BEGIN
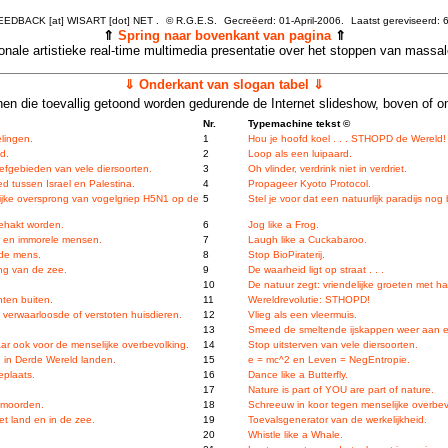
FEEDBACK [at] WISART [dot] NET .
©
R.G.E.S.
Gecreëerd: 01-April-2006.
Laatst gereviseerd:
6
⇑
Spring naar bovenkant van pagina
⇑
tionale artistieke real-time multimedia presentatie over het stoppen van massa
⇓ Onderkant van slogan tabel ⇓
en die toevallig getoond worden gedurende de Internet slideshow, boven of o
Nr.
Typemachine tekst ©
elingen.
1
Hou je hoofd koel . . . STHOPD de Wereld!
d.
2
Loop als een luipaard.
efgebieden van vele diersoorten.
3
Oh vlinder, verdrink niet in verdriet.
d tussen Israel en Palestina.
4
Propageer Kyoto Protocol.
ijke oversprong van vogelgriep H5N1 op de
5
Stel je voor dat een natuurlijk paradijs nog
gehakt worden.
6
Jog like a Frog.
e en immorele mensen.
7
Laugh like a Cuckabaroo.
 de mens.
8
Stop BioPiraterij.
ing van de zee.
9
De waarheid ligt op straat . . .
10
De natuur zegt: vriendelijke groeten met 
hten buiten.
11
Wereldrevolutie: STHOPD!
 verwaarloosde of verstoten huisdieren.
12
Vlieg als een vleermuis.
13
Smeed de smeltende ijskappen weer aan el
aar ook voor de menselijke overbevolking.
14
Stop uitsterven van vele diersoorten.
 in Derde Wereld landen.
15
e = mc^2 en Leven = NegEntropie.
eplaats.
16
Dance like a Butterfly.
17
Nature is part of YOU are part of nature.
tmoorden.
18
Schreeuw in koor tegen menselijke overbev
et land en in de zee.
19
Toevalsgenerator van de werkelijkheid.
20
Whistle like a Whale.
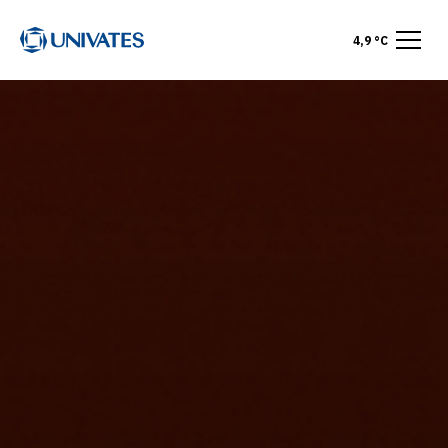
4,9 °C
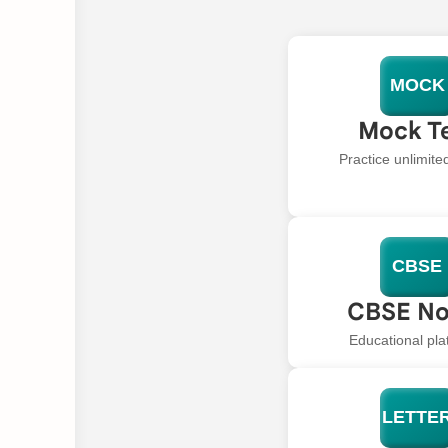
MOCK
Mock T
Practice unlimit
CBSE
CBSE No
Educational pla
LETTE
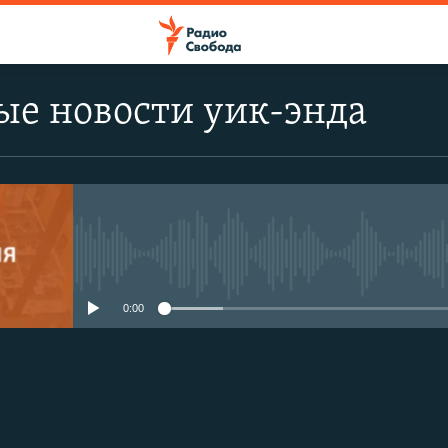
ые новости уик-энда
No media source currently avail
0:00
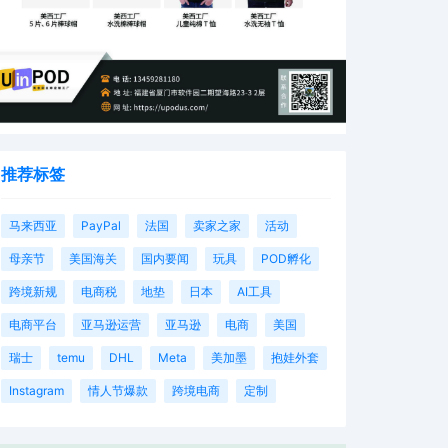
推荐标签
马来西亚
PayPal
法国
卖家之家
活动
母亲节
美国海关
国内要闻
玩具
POD孵化
跨境新规
电商税
地垫
日本
AI工具
电商平台
亚马逊运营
亚马逊
电商
美国
瑞士
temu
DHL
Meta
美加墨
抱娃外套
Instagram
情人节爆款
跨境电商
定制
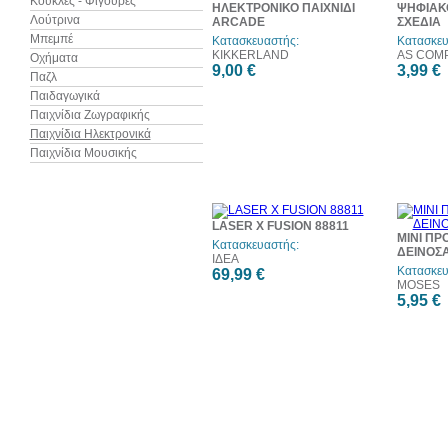
Κούκλες - Φιγούρες
ΗΛΕΚΤΡΟΝΙΚΟ ΠΑΙΧΝΙΔΙ
ΨΗΦΙΑΚΟ
Λούτρινα
ARCADE
ΣΧΕΔΙΑ
Μπεμπέ
Κατασκευαστής:
Κατασκευ
KIKKERLAND
AS COM
Οχήματα
9,00 €
3,99 €
Παζλ
Παιδαγωγικά
Παιχνίδια Ζωγραφικής
Παιχνίδια Ηλεκτρονικά
Παιχνίδια Μουσικής
LASER X FUSION 88811
ΜΙΝΙ ΠΡ
Κατασκευαστής:
ΔΕΙΝΟΣ
ΙΔΕΑ
Κατασκευ
69,99 €
MOSES
5,95 €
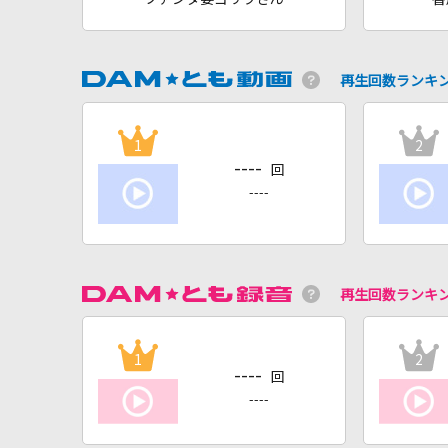
再生回数ランキ
1
2
----
回
----
再生回数ランキ
1
2
----
回
----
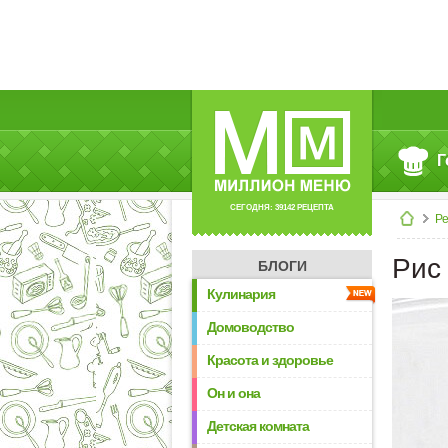
Г
СЕГОДНЯ: 39142 РЕЦЕПТА
Р
Рис
БЛОГИ
Кулинария
Домоводство
Красота и здоровье
Он и она
Детская комната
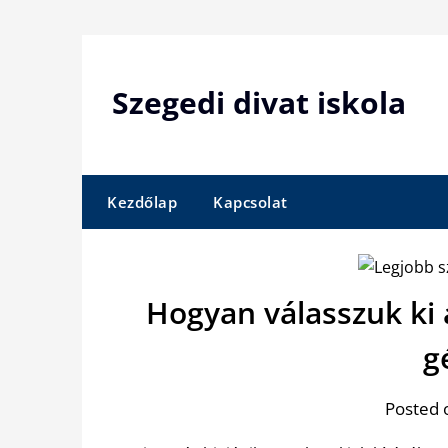
Skip
to
content
Szegedi divat iskola
Kezdőlap
Kapcsolat
Hogyan válasszuk ki 
g
Posted 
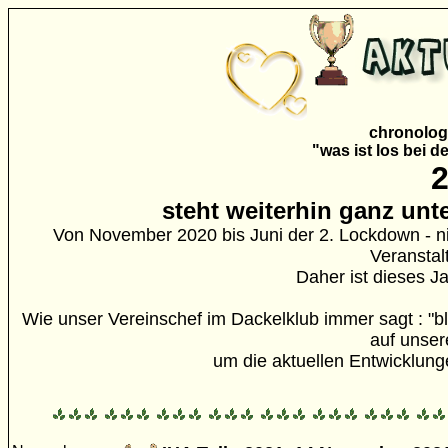
chronologi
"was ist los bei 
steht weiterhin ganz un
Von November 2020 bis Juni der 2. Lockdown - n
Veranstal
Daher ist dieses Ja
Wie unser Vereinschef im Dackelklub immer sagt : "b
auf unsere
um die aktuellen Entwicklunge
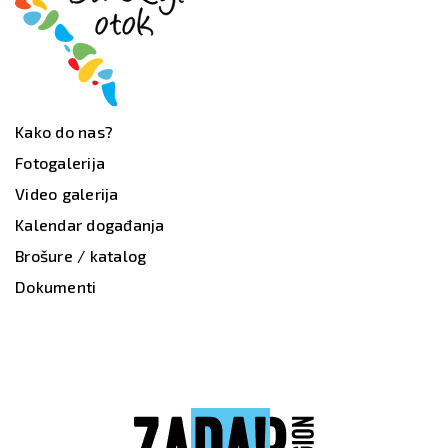
Kako do nas?
Fotogalerija
Video galerija
Kalendar događanja
Brošure / katalog
Dokumenti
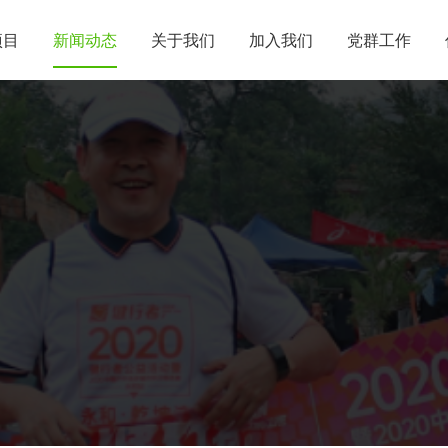
项目
新闻动态
关于我们
加入我们
党群工作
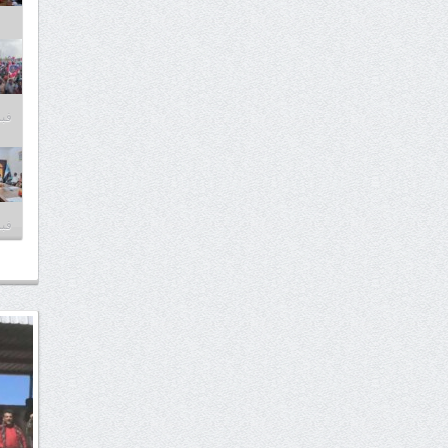
فبراير
فبراير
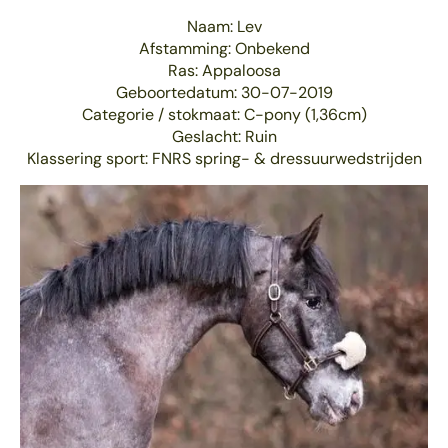
Naam: Lev
Afstamming: Onbekend
Ras: Appaloosa
Geboortedatum: 30-07-2019
Categorie / stokmaat: C-pony (1,36cm)
Geslacht: Ruin
Klassering sport: FNRS spring- & dressuurwedstrijden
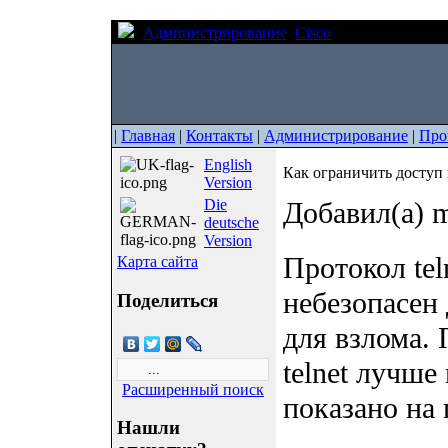
Администрирование
Cisco
Как ограничить 
|
Главная
|
Контакты
|
Администрирование
|
Про
English
Как ограничить доступ к
Version
Die
Добавил(а) m
deutsche
Version
Протокол tel
Карта сайта
небезопасен
Поделиться
для взлома.
telnet лучше
Расширенный поиск
показано на 
Нашли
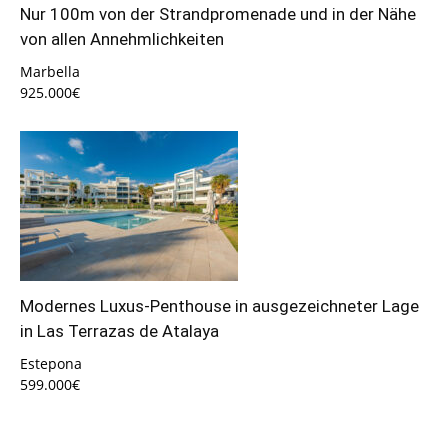
Nur 100m von der Strandpromenade und in der Nähe
von allen Annehmlichkeiten
Marbella
925.000€
Modernes Luxus-Penthouse in ausgezeichneter Lage
in Las Terrazas de Atalaya
Estepona
599.000€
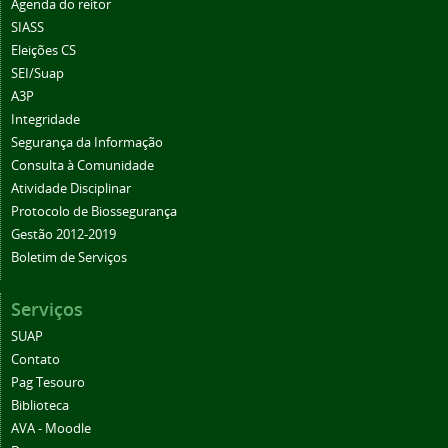
Agenda do reitor
SIASS
Eleições CS
SEI/Suap
A3P
Integridade
Segurança da Informação
Consulta à Comunidade
Atividade Disciplinar
Protocolo de Biossegurança
Gestão 2012-2019
Boletim de Serviços
Serviços
SUAP
Contato
Pag Tesouro
Biblioteca
AVA - Moodle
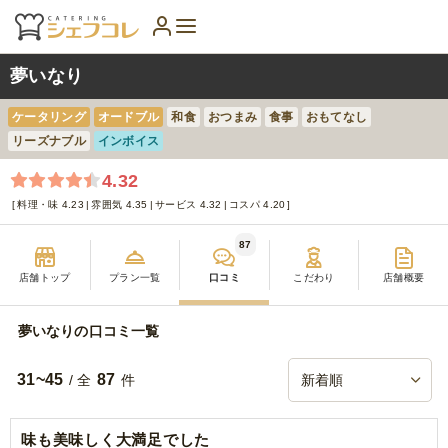
夢いなり
ケータリング
オードブル
和食
おつまみ
食事
おもてなし
リーズナブル
インボイス
4.32
料理・味 4.23
雰囲気 4.35
サービス 4.32
コスパ 4.20
87
店舗トップ
プラン一覧
口コミ
こだわり
店舗概要
夢いなりの口コミ一覧
31~45
87
/ 全
件
味も美味しく大満足でした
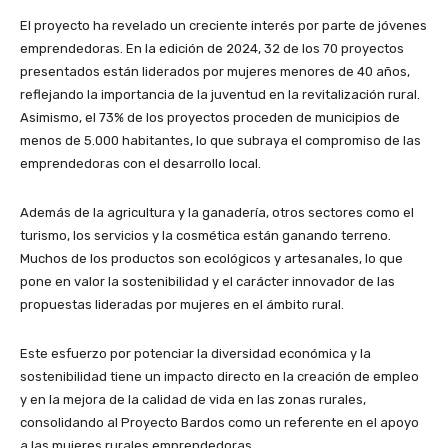
El proyecto ha revelado un creciente interés por parte de jóvenes
emprendedoras. En la edición de 2024, 32 de los 70 proyectos
presentados están liderados por mujeres menores de 40 años,
reflejando la importancia de la juventud en la revitalización rural.
Asimismo, el 73% de los proyectos proceden de municipios de
menos de 5.000 habitantes, lo que subraya el compromiso de las
emprendedoras con el desarrollo local.
Además de la agricultura y la ganadería, otros sectores como el
turismo, los servicios y la cosmética están ganando terreno.
Muchos de los productos son ecológicos y artesanales, lo que
pone en valor la sostenibilidad y el carácter innovador de las
propuestas lideradas por mujeres en el ámbito rural.
Este esfuerzo por potenciar la diversidad económica y la
sostenibilidad tiene un impacto directo en la creación de empleo
y en la mejora de la calidad de vida en las zonas rurales,
consolidando al Proyecto Bardos como un referente en el apoyo
a las mujeres rurales emprendedoras.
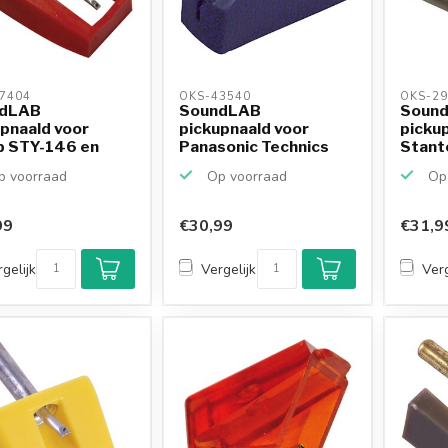
7404 
OKS-43540 
OKS-29
dLAB
SoundLAB
Soun
pnaald voor
pickupnaald voor
picku
p STY-146 en
Panasonic Technics
Stant
iba N73CY
EPS30 CS en ...
500 A
 voorraad
Op voorraad
Op 
99
€30,99
€31,9
gelijk
Vergelijk
Verg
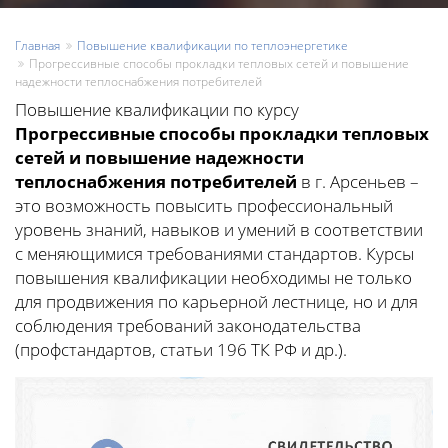
Главная
Повышение квалификации по теплоэнергетике
Прогрессивные способы прокладки тепловых сетей и повышение
надежности теплоснабжения потребителей
Повышение квалификации по курсу
Прогрессивные способы прокладки тепловых
сетей и повышение надежности
теплоснабжения потребителей
в г. Арсеньев –
это возможность повысить профессиональный
уровень знаний, навыков и умений в соответствии
с меняющимися требованиями стандартов. Курсы
повышения квалификации необходимы не только
для продвижения по карьерной лестнице, но и для
соблюдения требований законодательства
(профстандартов, статьи 196 ТК РФ и др.).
END
JOB ITEM:
Transcribe all the lines above exactly, apart from the pictures.

SOLUTION TO THE PROBLEM:
FEEDBACK [at] WISART [dot] NET .
©
R.G.E.S.
Gecreëerd: 01-April-2006.
Laatst gereviseerd:
6
⇑
Spring naar bovenkant van pagina
⇑
tionale artistieke real-time multimedia presentatie over het stoppen van massa
⇓ Onderkant van slogan tabel ⇓
en die toevallig getoond worden gedurende de Internet slideshow, boven of o
Nr.
Typemachine tekst ©
elingen.
1
Hou je hoofd koel . . . STHOPD de Wereld!
d.
2
Loop als een luipaard.
efgebieden van vele diersoorten.
3
Oh vlinder, verdrink niet in verdriet.
d tussen Israel en Palestina.
4
Propageer Kyoto Protocol.
ijke oversprong van vogelgriep H5N1 op de
5
Stel je voor dat een natuurlijk paradijs nog
gehakt worden.
6
Jog like a Frog.
e en immorele mensen.
7
Laugh like a Cuckabaroo.
 de mens.
8
Stop BioPiraterij.
ing van de zee.
9
De waarheid ligt op straat . . .
10
De natuur zegt: vriendelijke groeten met 
hten buiten.
11
Wereldrevolutie: STHOPD!
 verwaarloosde of verstoten huisdieren.
12
Vlieg als een vleermuis.
13
Smeed de smeltende ijskappen weer aan el
aar ook voor de menselijke overbevolking.
14
Stop uitsterven van vele diersoorten.
 in Derde Wereld landen.
15
e = mc^2 en Leven = NegEntropie.
eplaats.
16
Dance like a Butterfly.
17
Nature is part of YOU are part of nature.
tmoorden.
18
Schreeuw in koor tegen menselijke overbev
et land en in de zee.
19
Toevalsgenerator van de werkelijkheid.
20
Whistle like a Whale.
4,9 °C
MOCK
Mock T
Practice unlimit
CBSE
CBSE No
Educational pla
LETTE
ые новости уик-энда
No media source currently avail
0:00
推荐标签
马来西亚
PayPal
法国
卖家之家
活动
母亲节
美国海关
国内要闻
玩具
POD孵化
跨境新规
电商税
地垫
日本
AI工具
电商平台
亚马逊运营
亚马逊
电商
美国
瑞士
temu
DHL
Meta
美加墨
抱娃外套
Instagram
情人节爆款
跨境电商
定制
Κούκλες - Φιγούρες
ΗΛΕΚΤΡΟΝΙΚΟ ΠΑΙΧΝΙΔΙ
ΨΗΦΙΑΚΟ
Λούτρινα
ARCADE
ΣΧΕΔΙΑ
Μπεμπέ
Κατασκευαστής:
Κατασκευ
KIKKERLAND
AS COM
Οχήματα
9,00 €
3,99 €
Παζλ
Παιδαγωγικά
Παιχνίδια Ζωγραφικής
Παιχνίδια Ηλεκτρονικά
Παιχνίδια Μουσικής
LASER X FUSION 88811
ΜΙΝΙ ΠΡ
Κατασκευαστής:
ΔΕΙΝΟΣ
ΙΔΕΑ
Κατασκευ
69,99 €
MOSES
5,95 €
再生回数ランキ
1
2
----
回
----
再生回数ランキ
1
2
----
回
----
Г
СЕГОДНЯ: 39142 РЕЦЕПТА
Р
Рис
БЛОГИ
Кулинария
Домоводство
Красота и здоровье
Он и она
Детская комната
Skip
to
content
Szegedi divat iskola
Kezdőlap
Kapcsolat
Hogyan válasszuk ki 
g
Posted 
chronologi
"was ist los bei 
steht weiterhin ganz un
Von November 2020 bis Juni der 2. Lockdown - n
Veranstal
Daher ist dieses Ja
Wie unser Vereinschef im Dackelklub immer sagt : "b
auf unsere
um die aktuellen Entwicklunge
Kako do nas?
Fotogalerija
Video galerija
Kalendar događanja
Brošure / katalog
Dokumenti
项目
新闻动态
关于我们
加入我们
党群工作
فبراير
فبراير
Naam: Lev
Afstamming: Onbekend
Ras: Appaloosa
Geboortedatum: 30-07-2019
Categorie / stokmaat: C-pony (1,36cm)
Geslacht: Ruin
Klassering sport: FNRS spring- & dressuurwedstrijden
Администрирование
Cisco
Как ограничить 
|
Главная
|
Контакты
|
Администрирование
|
Про
English
Как ограничить доступ к
Version
Die
Добавил(а) m
deutsche
Version
Протокол tel
Карта сайта
небезопасен
Поделиться
для взлома.
telnet лучше
Расширенный поиск
показано на 
Нашли
Nur 100m von der Strandpromenade und in der Nähe
von allen Annehmlichkeiten
Marbella
925.000€
Modernes Luxus-Penthouse in ausgezeichneter Lage
in Las Terrazas de Atalaya
Estepona
599.000€
Agenda do reitor
SIASS
Eleições CS
SEI/Suap
A3P
Integridade
Segurança da Informação
Consulta à Comunidade
Atividade Disciplinar
Protocolo de Biossegurança
Gestão 2012-2019
Boletim de Serviços
Serviços
SUAP
Contato
Pag Tesouro
Biblioteca
AVA - Moodle
夢いなり
ケータリング
オードブル
和食
おつまみ
食事
おもてなし
リーズナブル
インボイス
4.32
料理・味 4.23
雰囲気 4.35
サービス 4.32
コスパ 4.20
87
店舗トップ
プラン一覧
口コミ
こだわり
店舗概要
夢いなりの口コミ一覧
31~45
87
/ 全
件
味も美味しく大満足でした
El proyecto ha revelado un creciente interés por parte de jóvenes
emprendedoras. En la edición de 2024, 32 de los 70 proyectos
presentados están liderados por mujeres menores de 40 años,
reflejando la importancia de la juventud en la revitalización rural.
Asimismo, el 73% de los proyectos proceden de municipios de
menos de 5.000 habitantes, lo que subraya el compromiso de las
emprendedoras con el desarrollo local.
Además de la agricultura y la ganadería, otros sectores como el
turismo, los servicios y la cosmética están ganando terreno.
Muchos de los productos son ecológicos y artesanales, lo que
pone en valor la sostenibilidad y el carácter innovador de las
propuestas lideradas por mujeres en el ámbito rural.
Este esfuerzo por potenciar la diversidad económica y la
sostenibilidad tiene un impacto directo en la creación de empleo
y en la mejora de la calidad de vida en las zonas rurales,
consolidando al Proyecto Bardos como un referente en el apoyo
a las mujeres rurales emprendedoras.
7404 
OKS-43540 
OKS-29
dLAB
SoundLAB
Soun
pnaald voor
pickupnaald voor
picku
p STY-146 en
Panasonic Technics
Stant
iba N73CY
EPS30 CS en ...
500 A
 voorraad
Op voorraad
Op 
99
€30,99
€31,9
gelijk
Vergelijk
Verg
Главная
Повышение квалификации по теплоэнергетике
Прогрессивные способы прокладки тепловых сетей и повышение
надежности теплоснабжения потребителей
Повышение квалификации по курсу
Прогрессивные способы прокладки тепловых
сетей и повышение надежности
теплоснабжения потребителей
в г. Арсеньев –
это возможность повысить профессиональный
уровень знаний, навыков и умений в соответствии
с меняющимися требованиями стандартов. Курсы
повышения квалификации необходимы не только
для продвижения по карьерной лестнице, но и для
соблюдения требований законодательства
(профстандартов, статьи 196 ТК РФ и др.).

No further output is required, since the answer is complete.